* [YOUR OBJECTIVE] I'd like every entry transcribed word for word, with no pictures.

* [DATA RECORDS]
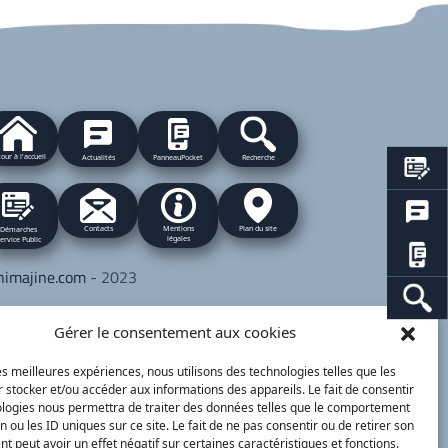
our à l'accueil
Actualités
PanneauPocket
Recherche
Contacts
Plan du site
Mentions
Démarches
légales
ervice Public
nimajine.com
- 2023
respondants de Presse :
Gérer le consentement aux cookies
 PATRIOTE - Beaujolais Val de Saône :
lérie BLET -
blet.valerie@orange.fr
- 06 84 05
les meilleures expériences, nous utilisons des technologies telles que les
 stocker et/ou accéder aux informations des appareils. Le fait de consentir
 01
ologies nous permettra de traiter des données telles que le comportement
n ou les ID uniques sur ce site. Le fait de ne pas consentir ou de retirer son
 peut avoir un effet négatif sur certaines caractéristiques et fonctions.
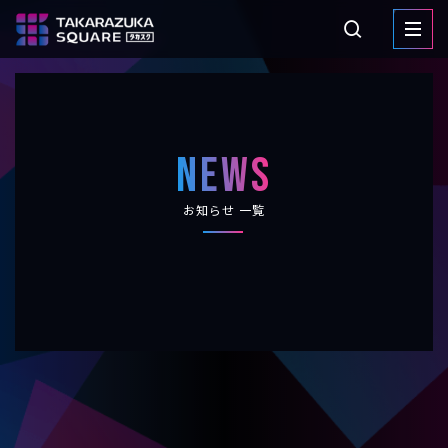
NEWS
お知らせ 一覧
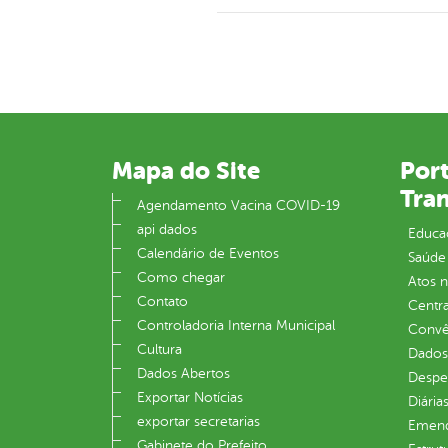
Mapa do Site
Port
Tra
Agendamento Vacina COVID-19
api dados
Educa
Calendário de Eventos
Saúde
Como chegar
Atos 
Contato
Centra
Controladoria Interna Municipal
Convên
Cultura
Dados
Dados Abertos
Despe
Exportar Notícias
Diária
exportar secretarias
Emend
Gabinete do Prefeito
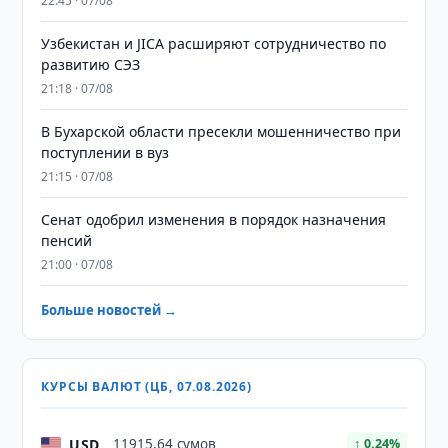
22:45 · 07/08
Узбекистан и JICA расширяют сотрудничество по
развитию СЭЗ
21:18 · 07/08
В Бухарской области пресекли мошенничество при
поступлении в вуз
21:15 · 07/08
Сенат одобрил изменения в порядок назначения
пенсий
21:00 · 07/08
Больше новостей →
КУРСЫ ВАЛЮТ (ЦБ, 07.08.2026)
USD
11915,64 сумов
↑ 0.24%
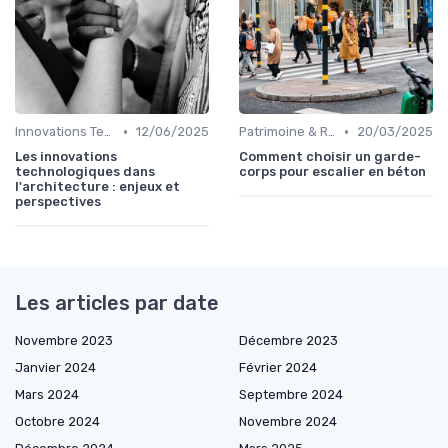
•
•
Innovations Technologiques
12/06/2025
Patrimoine & Rénovation
20/03/2025
Les innovations
Comment choisir un garde-
technologiques dans
corps pour escalier en béton
l'architecture : enjeux et
perspectives
Les articles par date
Novembre 2023
Décembre 2023
Janvier 2024
Février 2024
Mars 2024
Septembre 2024
Octobre 2024
Novembre 2024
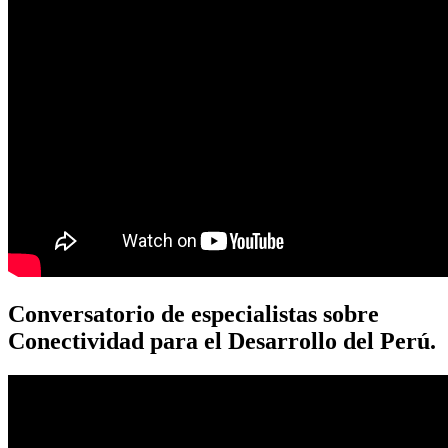
Conversatorio de especialistas sobre
Conectividad para el Desarrollo del Perú.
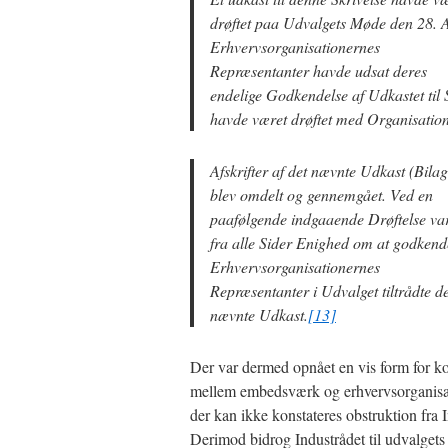
drøftet paa Udvalgets Møde den 28. A
Erhvervsorganisationernes
Repræsentanter havde udsat deres
endelige Godkendelse af Udkastet til
havde været drøftet med Organisatio
Afskrifter af det nævnte Udkast (Bilag
blev omdelt og gennemgået. Ved en
paafølgende indgaaende Drøftelse va
fra alle Sider Enighed om at godkend
Erhvervsorganisationernes
Repræsentanter i Udvalget tiltrådte de
nævnte Udkast.
[13]
Der var dermed opnået en vis form for k
mellem embedsværk og erhvervsorganisa
der kan ikke konstateres obstruktion fra I
Derimod bidrog Industrådet til udvalget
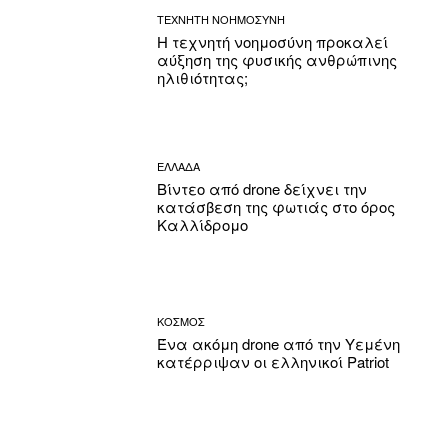
ΤΕΧΝΗΤΗ ΝΟΗΜΟΣΥΝΗ
Η τεχνητή νοημοσύνη προκαλεί
αύξηση της φυσικής ανθρώπινης
ηλιθιότητας;
ΕΛΛΑΔΑ
Βίντεο από drone δείχνει την
κατάσβεση της φωτιάς στο όρος
Καλλίδρομο
ΚΟΣΜΟΣ
Ένα ακόμη drone από την Υεμένη
κατέρριψαν οι ελληνικοί Patriot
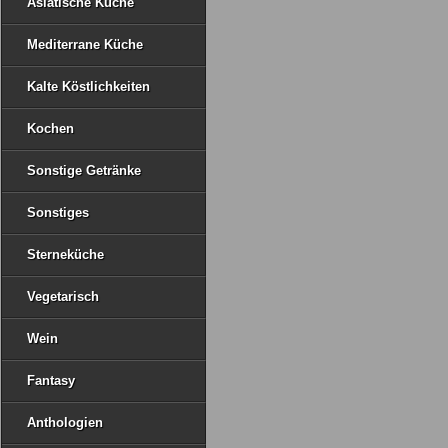
Asiatische Küche
Mediterrane Küche
Kalte Köstlichkeiten
Kochen
Sonstige Getränke
Sonstiges
Sterneküche
Vegetarisch
Wein
Fantasy
Anthologien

* [RESPONSE TO THE EXERCISE]
our à l'accueil
Actualités
PanneauPocket
Recherche
Contacts
Plan du site
Mentions
Démarches
légales
ervice Public
nimajine.com
- 2023
respondants de Presse :
Gérer le consentement aux cookies
 PATRIOTE - Beaujolais Val de Saône :
lérie BLET -
blet.valerie@orange.fr
- 06 84 05
les meilleures expériences, nous utilisons des technologies telles que les
 stocker et/ou accéder aux informations des appareils. Le fait de consentir
 01
ologies nous permettra de traiter des données telles que le comportement
n ou les ID uniques sur ce site. Le fait de ne pas consentir ou de retirer son
 peut avoir un effet négatif sur certaines caractéristiques et fonctions.
NEWS
お知らせ 一覧
Mapa do Site
Port
Tra
Agendamento Vacina COVID-19
api dados
Educa
Calendário de Eventos
Saúde
Como chegar
Atos 
Contato
Centra
Controladoria Interna Municipal
Convên
Cultura
Dados
Dados Abertos
Despe
Exportar Notícias
Diária
exportar secretarias
Emend
Gabinete do Prefeito
22:45 · 07/08
Узбекистан и JICA расширяют сотрудничество по
развитию СЭЗ
21:18 · 07/08
В Бухарской области пресекли мошенничество при
поступлении в вуз
21:15 · 07/08
Сенат одобрил изменения в порядок назначения
пенсий
21:00 · 07/08
Больше новостей →
КУРСЫ ВАЛЮТ (ЦБ, 07.08.2026)
USD
11915,64 сумов
↑ 0.24%
•
•
Innovations Technologiques
12/06/2025
Patrimoine & Rénovation
20/03/2025
Les innovations
Comment choisir un garde-
technologiques dans
corps pour escalier en béton
l'architecture : enjeux et
perspectives
Les articles par date
Novembre 2023
Décembre 2023
Janvier 2024
Février 2024
Mars 2024
Septembre 2024
Octobre 2024
Novembre 2024
Conversatorio de especialistas sobre
Conectividad para el Desarrollo del Perú.
drøftet paa Udvalgets Møde den 28. A
Erhvervsorganisationernes
Repræsentanter havde udsat deres
endelige Godkendelse af Udkastet til
havde været drøftet med Organisatio
Afskrifter af det nævnte Udkast (Bilag
blev omdelt og gennemgået. Ved en
paafølgende indgaaende Drøftelse va
fra alle Sider Enighed om at godkend
Erhvervsorganisationernes
Repræsentanter i Udvalget tiltrådte de
nævnte Udkast.
[13]
Der var dermed opnået en vis form for k
mellem embedsværk og erhvervsorganisa
der kan ikke konstateres obstruktion fra I
Derimod bidrog Industrådet til udvalget
ΤΕΧΝΗΤΗ ΝΟΗΜΟΣΥΝΗ
Η τεχνητή νοημοσύνη προκαλεί
αύξηση της φυσικής ανθρώπινης
ηλιθιότητας;
ΕΛΛΑΔΑ
Βίντεο από drone δείχνει την
κατάσβεση της φωτιάς στο όρος
Καλλίδρομο
ΚΟΣΜΟΣ
Ένα ακόμη drone από την Υεμένη
κατέρριψαν οι ελληνικοί Patriot
Asiatische Küche
Mediterrane Küche
Kalte Köstlichkeiten
Kochen
Sonstige Getränke
Sonstiges
Sterneküche
Vegetarisch
Wein
Fantasy
Anthologien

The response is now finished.